If there is severe neutropenia and sepsis after chemotherapy (readily prescribed and can be self-injected).
List some causes of neutrophilia (including one haematological cause).
Acute inflammation, tissue damage, cancer, drugs (e.g. Steroids), infection (bacterial), acute haemorrhage, cytokines (G-CSF), smoking, metabolic/endocrine disorders and (haematological) myeloproliferative disorders, where the bone marrow overproduces.
Neutropenia is < 1.5 x10(9)/L and is severe if < 0.5 x10(9)/L. What are the 4 different ways it can come about?
Reduced production of neutrophils, increased destruction/use, benign neutropenia (Afro-Caribbean) or cyclic neutropenia.
In what way might neutropenia be caused by increased removal/use?
Immune destruction, sepsis or splenic pooling.
What could be the underlying cause of neutropenia by decreased production?
B12/folate deficiency, infiltration of bone marrow (malignancy/fibrosis), aplastic anaemia (empty bone marrow), radiation, drugs, viral infection or congenital disorders.
What are the consequences of neutropenia?
Severe bacterial/fungal infection, mucosal ulceration e.g. Painful mouth ulcers.
Neutropenic sepsis is a medical emergency and IV antibiotics must be administered immediately.
Monocytes respond to _________ and antigenic stimuli. They migrate to _______ where they become macrophages and their lysosomes contain ________, _______ proteins, IL, __________ acid and CSF. They can perform phagocytosis and ____________.
Inflammation Tissues Lysozyme Complement Arachiodonic Pinocytosis
What are the causes of monocytosis?
Chronic inflammatory conditions, chronic infection (TB), carcinoma and (haematological) myeloproliferative disorders/leukaemias.
Eosinophils have a lifespan of __ to ___ days and spend 3 to 8 ___ in circulation. They deal with some __________, mediate __________ responses and migrate to __________ surfaces. Their granules contain _______, phospholipids and _______. Also, they phagocytose ___________-__________ complexes and mediate _____________ reactions (drugs/asthma/skin inflammation).
8 to 12 Hours Parasites Allergic Epithelial Arginine Enzymes Antibody-antigen Hypersensitivity
What are some causes of eosinophilia?
Allergic disease (eczema, hay fever etc), drug hypersensitivity (penicillin), Chaurg Strauss, parasitic infection, skin diseases. Haematological causes: Hodgkin lymphoma, acute lymphoblastic leukaemia, acute myeloid leukaemia, myeloproliferative conditions, eosinophilic leukaemias and idiopathic hypereosinophilic syndrome.
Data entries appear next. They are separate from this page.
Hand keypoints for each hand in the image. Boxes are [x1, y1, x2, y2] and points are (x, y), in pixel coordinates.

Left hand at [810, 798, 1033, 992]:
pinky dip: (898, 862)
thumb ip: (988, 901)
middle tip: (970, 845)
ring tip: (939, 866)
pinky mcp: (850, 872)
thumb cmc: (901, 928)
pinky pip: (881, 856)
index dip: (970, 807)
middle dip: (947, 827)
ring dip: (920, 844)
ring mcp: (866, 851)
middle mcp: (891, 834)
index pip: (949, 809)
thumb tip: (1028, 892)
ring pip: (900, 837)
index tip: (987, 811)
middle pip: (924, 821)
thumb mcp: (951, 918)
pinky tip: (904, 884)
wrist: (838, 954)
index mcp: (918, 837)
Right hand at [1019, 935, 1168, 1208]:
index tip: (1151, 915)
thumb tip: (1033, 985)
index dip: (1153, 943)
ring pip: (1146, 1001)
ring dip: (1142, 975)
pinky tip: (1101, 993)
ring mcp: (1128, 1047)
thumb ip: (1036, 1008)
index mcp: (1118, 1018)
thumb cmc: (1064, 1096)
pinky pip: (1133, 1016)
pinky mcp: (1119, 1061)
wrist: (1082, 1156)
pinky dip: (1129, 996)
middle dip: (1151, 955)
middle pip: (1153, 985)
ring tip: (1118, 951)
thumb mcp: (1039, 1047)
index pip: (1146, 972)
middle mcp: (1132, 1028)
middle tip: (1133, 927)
Which granulocyte am I describing?
The least common but the biggest, black berry looking, active in allergic and inflammatory conditions. Has dense granules containing histamine, heparin, hyaluronic acid and serotonin.
Basophils.
What may cause basophilia?
From reactive (immediate hypersensitivity reactions, Ulcerative colitis or Rheumatoid Arthritis - unusual) or myeloproliferative causes.
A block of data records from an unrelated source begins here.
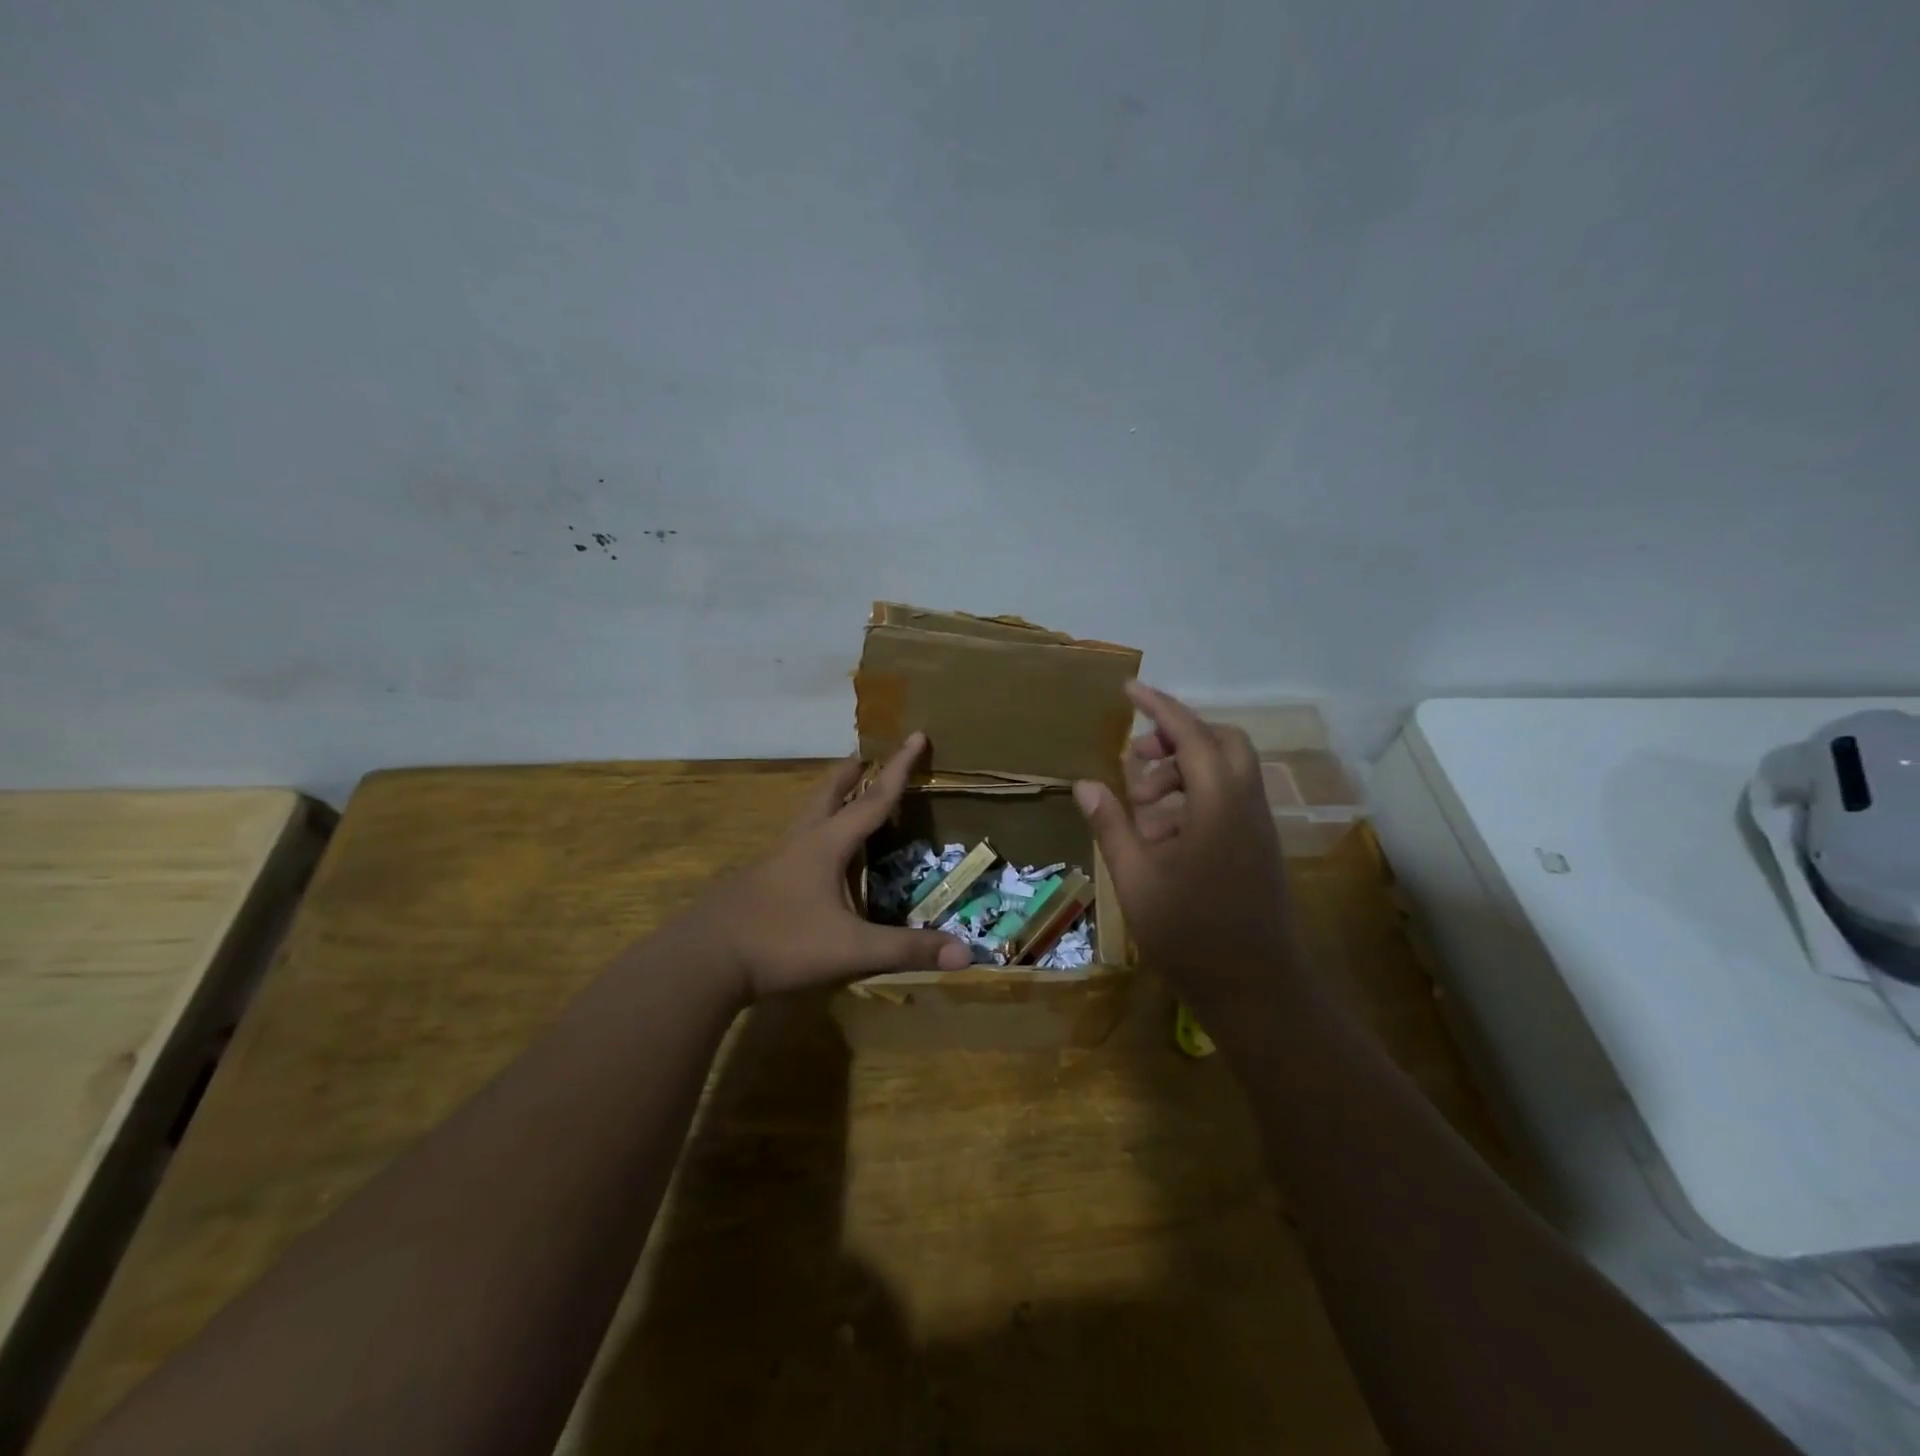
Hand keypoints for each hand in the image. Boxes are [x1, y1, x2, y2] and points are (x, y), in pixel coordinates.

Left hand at [688, 733, 972, 1003]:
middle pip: (828, 795)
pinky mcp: (757, 883)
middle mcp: (800, 843)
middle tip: (865, 756)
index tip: (916, 735)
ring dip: (829, 800)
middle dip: (851, 774)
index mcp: (827, 845)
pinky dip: (814, 835)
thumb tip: (967, 952)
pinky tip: (814, 860)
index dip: (899, 769)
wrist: (703, 961)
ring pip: (807, 818)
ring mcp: (773, 861)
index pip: (873, 799)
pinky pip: (794, 846)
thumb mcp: (851, 949)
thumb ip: (906, 949)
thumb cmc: (781, 943)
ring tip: (843, 797)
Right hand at [1073, 683, 1295, 1015]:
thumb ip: (1112, 824)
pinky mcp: (1259, 847)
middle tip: (1137, 760)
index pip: (1190, 734)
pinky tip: (1164, 835)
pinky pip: (1230, 799)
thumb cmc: (1191, 934)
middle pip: (1221, 742)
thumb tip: (1085, 783)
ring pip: (1226, 771)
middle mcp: (1245, 804)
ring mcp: (1257, 826)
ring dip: (1183, 771)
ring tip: (1141, 807)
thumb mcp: (1136, 878)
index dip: (1159, 707)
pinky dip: (1196, 797)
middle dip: (1177, 737)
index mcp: (1217, 803)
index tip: (1129, 690)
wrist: (1257, 989)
Lymphocytes originate in the bone marrow, what are the B and T cells involved in?
B cells are involved in humoral immunity, with antibody/immunoglobulin forming cells.
T cells are involved in cellular immunity, with CD4+ helper cells, CD8+ cells and natural killer cells - cell mediated cytotoxicity.
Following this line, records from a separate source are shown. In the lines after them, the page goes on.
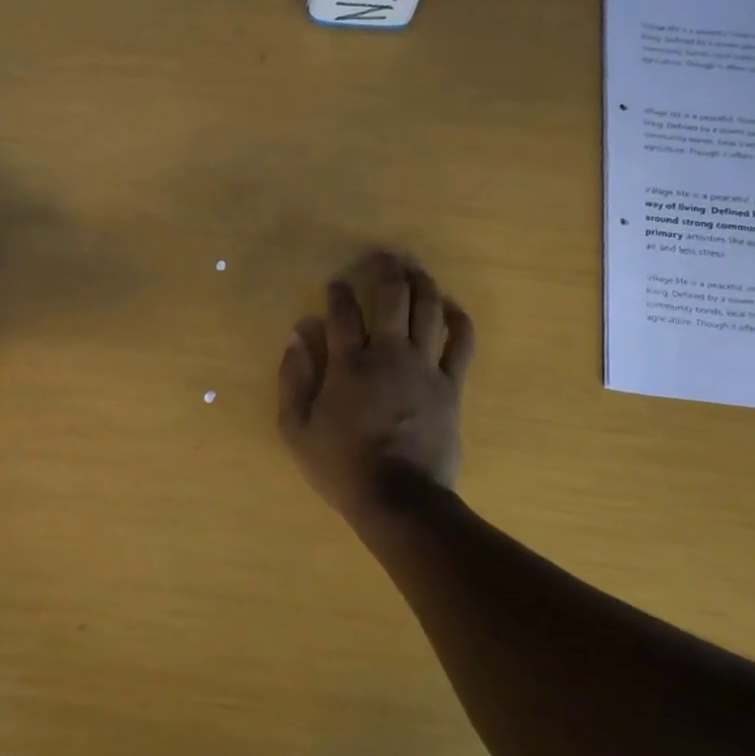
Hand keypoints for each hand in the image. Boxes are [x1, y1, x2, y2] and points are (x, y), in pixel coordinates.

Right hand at [277, 252, 475, 523]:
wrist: (399, 499)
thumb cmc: (342, 466)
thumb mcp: (297, 429)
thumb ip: (293, 378)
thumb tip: (297, 334)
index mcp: (348, 365)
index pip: (342, 312)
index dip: (338, 291)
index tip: (336, 283)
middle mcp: (388, 354)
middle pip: (392, 297)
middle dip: (386, 270)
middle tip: (382, 256)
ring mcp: (424, 368)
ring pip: (428, 310)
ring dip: (422, 283)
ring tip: (415, 269)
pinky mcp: (451, 385)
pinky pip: (461, 343)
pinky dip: (458, 319)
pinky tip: (450, 306)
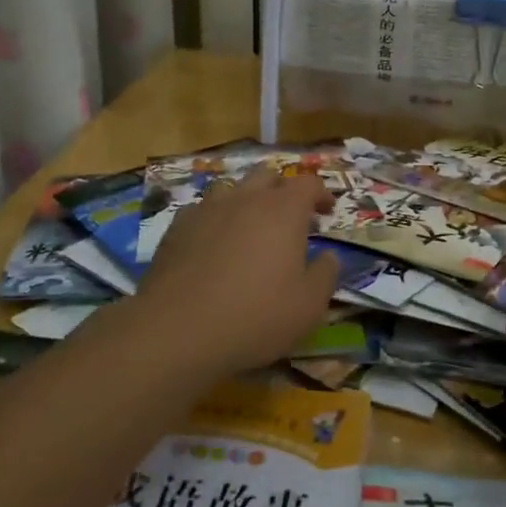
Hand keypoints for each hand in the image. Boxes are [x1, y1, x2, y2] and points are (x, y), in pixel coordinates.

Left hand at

Lymphocytosis can be reactive or lymphoproliferative (malignant); list some causes.
Reactive: viral infection, bacterial infection (especially Whooping cough), stress related (MI-cardiac arrest), post-splenectomy or smoking.
Lymphoproliferative: chronic lymphocytic leukaemia (CLL - B cells), T or NK cell leukaemias are less common or lymphoma (cells spill out of infiltrated bone marrow).
Pancytopenia can be caused by increased removal, what may underlie this?
Immune destruction (rare), splenic pooling, haemophagocytosis in bone marrow (rare).
Pancytopenia can be caused by reduced production, what may underlie this?
B12/folate deficiency, bone marrow infiltration, marrow fibrosis, idiopathic immune aplastic anaemia, radiation, drugs, viruses, congenital bone marrow failure (Falconi’s anaemia - may have double digit) - lose 50:50 fat to cells in bone marrow.